Microsoft also revealed a preview of Microsoft Entra Agent ID, which can automatically assign unique identities to AI agents created in Microsoft Copilot Studio or Azure AI Foundry.
Next, the company announced Microsoft 365 Copilot Tuning, which allows developers to use their own company’s data, workflows, and processes to train models and create agents. It also added multi-agent orchestration in Copilot Studio, allowing developers to connect multiple agents to combine skills so that they can tackle more complex tasks.
Support for the Model Context Protocol (MCP) was also added across Microsoft’s platforms and services, including GitHub, Copilot Studio, Dynamics 365, Azure AI Foundry, Semantic Kernel, and Windows 11. Microsoft has officially joined the MCP Steering Committee and announced two contributions to MCP as well: an updated authorization specifications and the design for an MCP server registry service that would allow anyone to implement centralized repositories for MCP server entries.

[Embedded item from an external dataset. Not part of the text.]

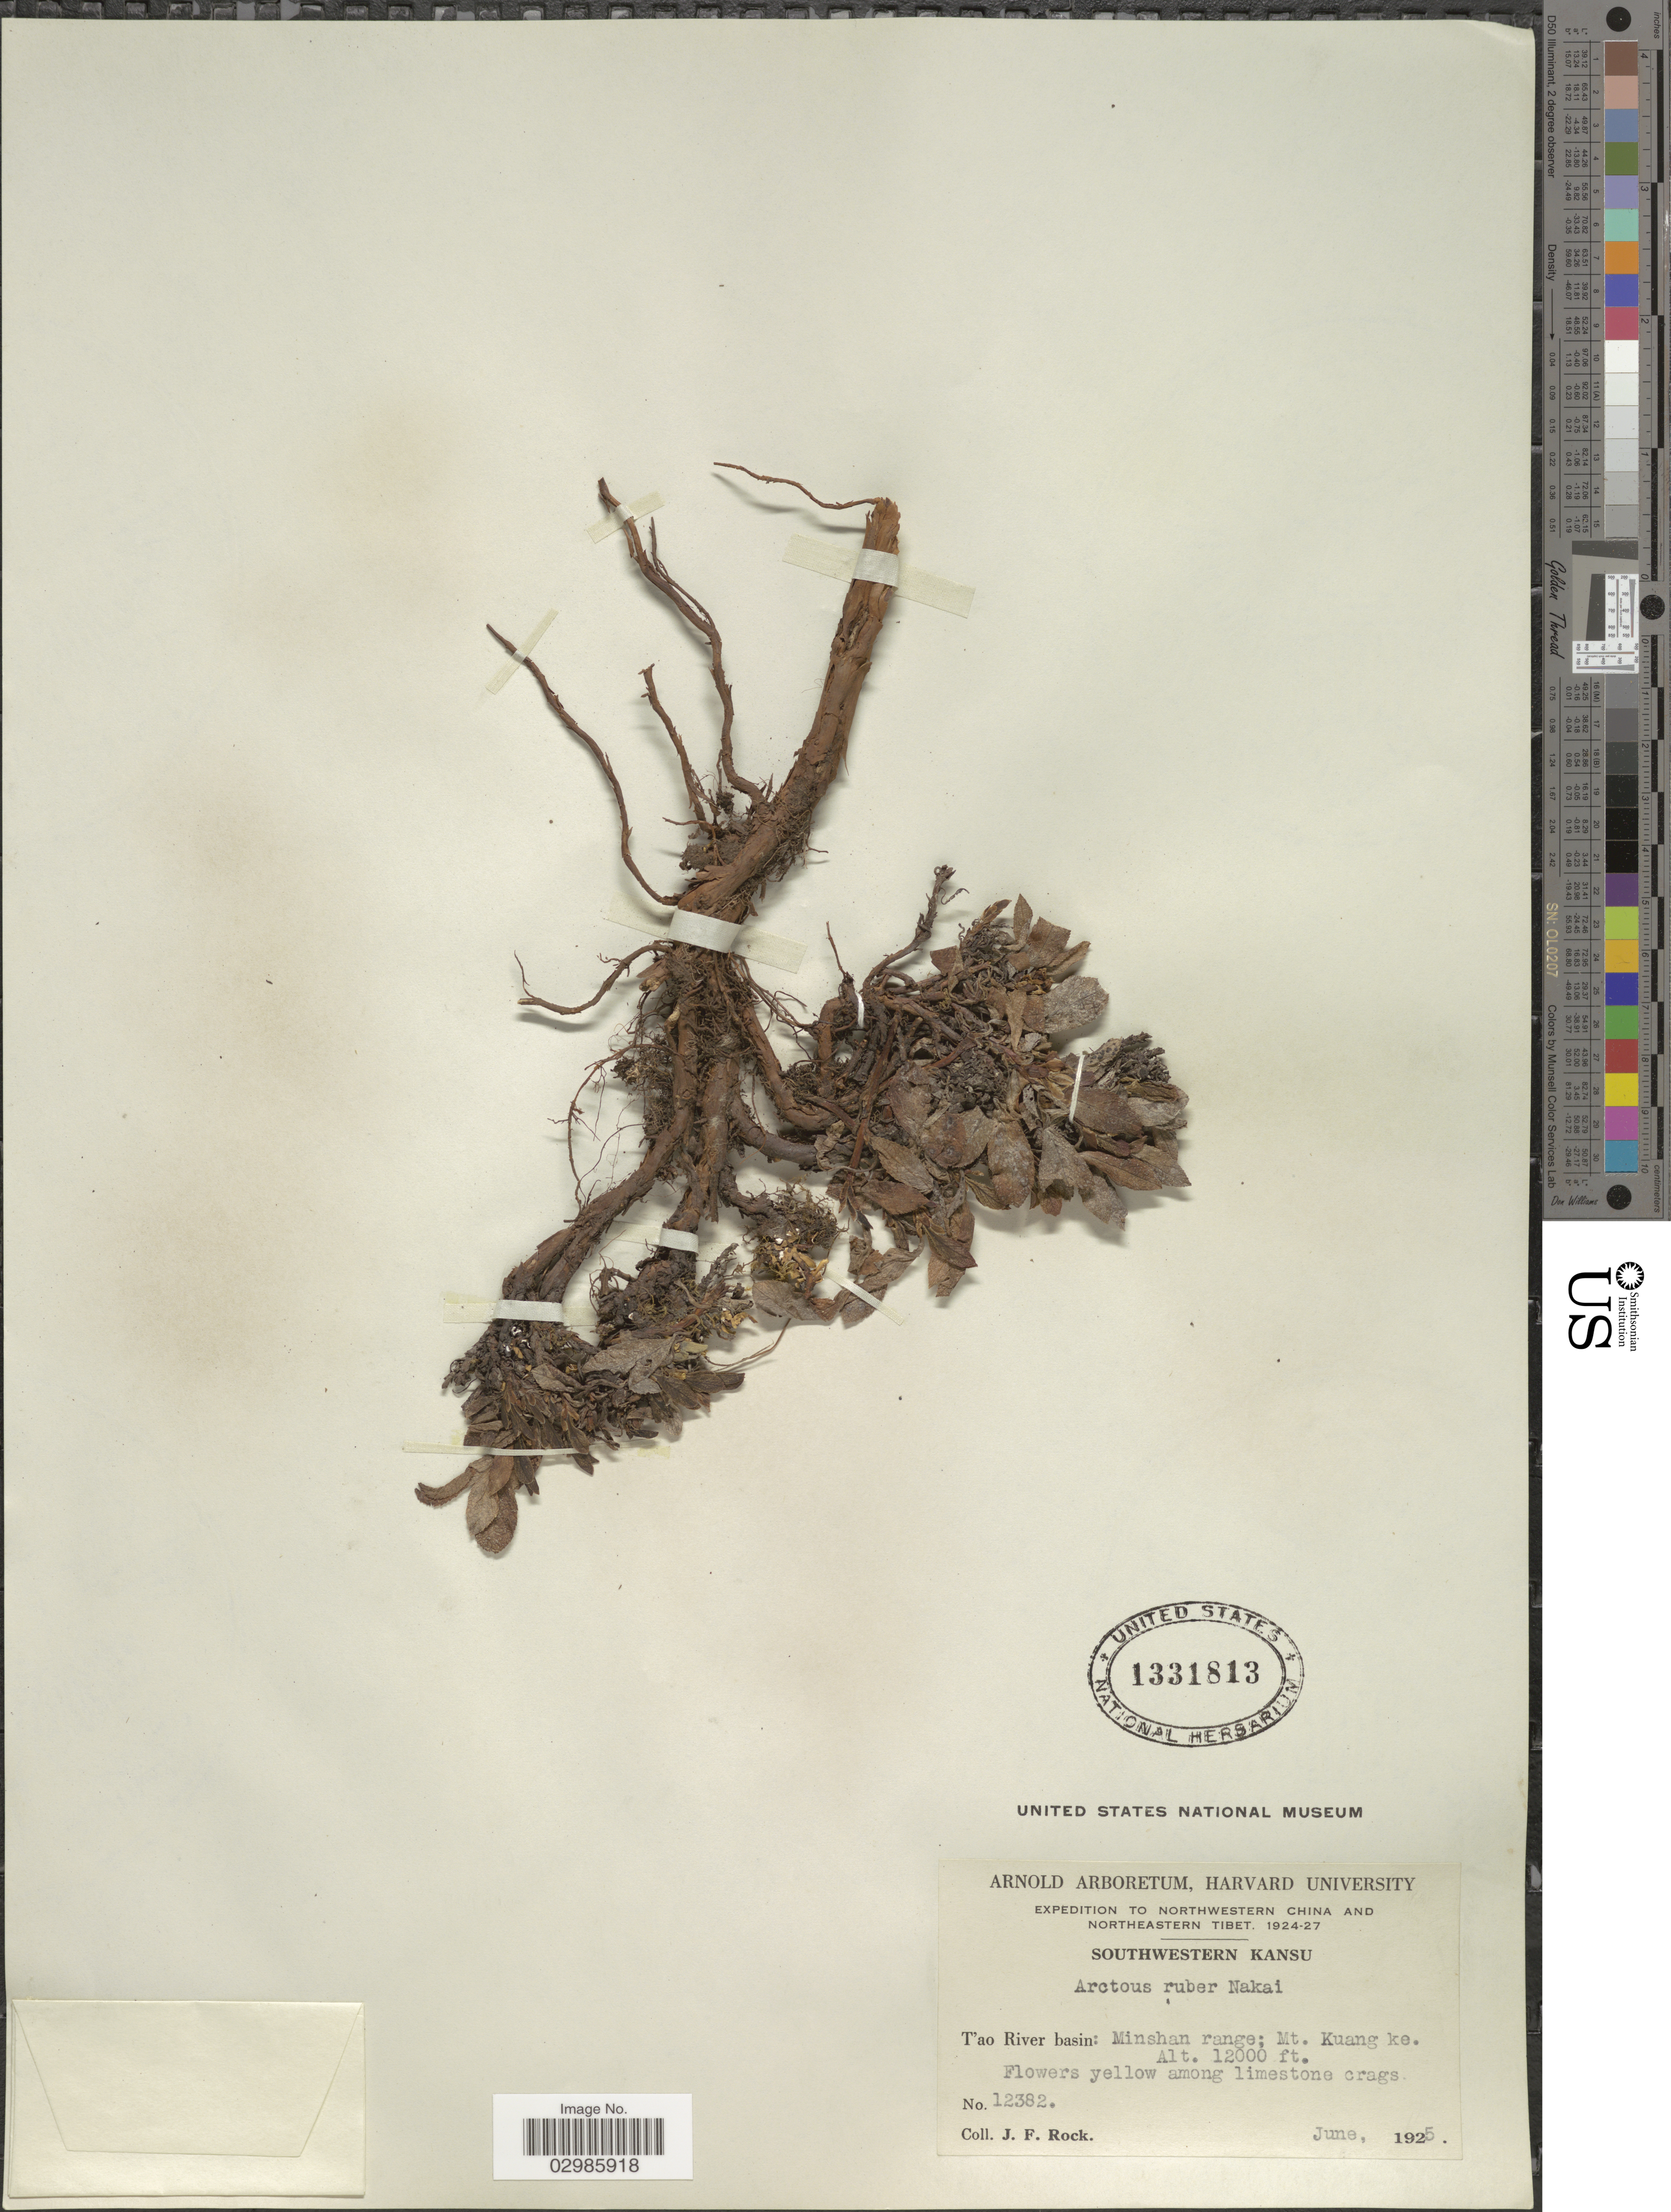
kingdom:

And finally, Microsoft announced a new open source project called NLWeb to help developers create conversational AI interfaces for their websites using any model or data source they’d like. NLWeb endpoints also act as MCP servers, so developers will be able to easily make their content discoverable to AI agents if they’d like.
“We envision a world in which agents operate across individual, organizational, team and end-to-end business contexts,” Frank X. Shaw, chief communications officer at Microsoft, wrote in a blog post. “This emerging vision of the internet is an open agentic web, where AI agents make decisions and perform tasks on behalf of users or organizations. At Microsoft Build we’re showing the steps we’re taking to make this vision a reality through our platforms, products and infrastructure. We’re putting new models and coding agents in the hands of developers, introducing enterprise-grade agents, making our platforms like Azure AI Foundry, GitHub and Windows the best places to build, embracing open protocols and accelerating scientific discovery with AI, all so that developers and organizations can go invent the next big thing.”